##### Selected text #####

X-Message-Number: 23359
Date: Mon, 2 Feb 2004 08:38:10 -0500
From: Thomas Donaldson <>
Subject: CryoNet #23351 - #23357

HI everyone!

Some further comments for Paul Wakfer and others:

It's not that I LIKE my point about the distinction between cryonic
suspension and suspended animation. I still hold to it because I
think it's true.

Some added comments: I would be the last to say that this issue is
the only problem facing cryonics. It's easy to think of others. 
However I do think that the problem that the patient (who will be
THEMSELVES, if they join up with cryonicists) will be "dead" 
does and will continue to occur. Cryonic suspension is by definition
a last resort. It's what you do when no other choice is open to 
you. If you remain alive, then it will be tempting to believe that
you will continue to remain alive. If you are alive but unconscious,
your relatives, even if they're cryonicists, will be tempted to
believe that you still have a chance at recovery.

#####

Exercise details:
Please list the names of the header fields at the top of the CryoNet message, in the order they appear.

##### Provided data #####

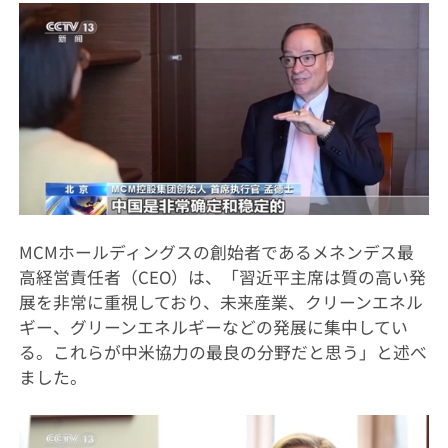
MCMホールディングスの創始者であるメネンデス最
高経営責任者（CEO）は、「習近平主席は質の高い発
展を非常に重視しており、未来産業、クリーンエネル
ギー、グリーンエネルギーなどの発展に集中してい
る。これらが中米協力の最良の分野だと思う」と述べ
ました。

#####

Result of the exercise:
X-Message-Number, Date, From, Subject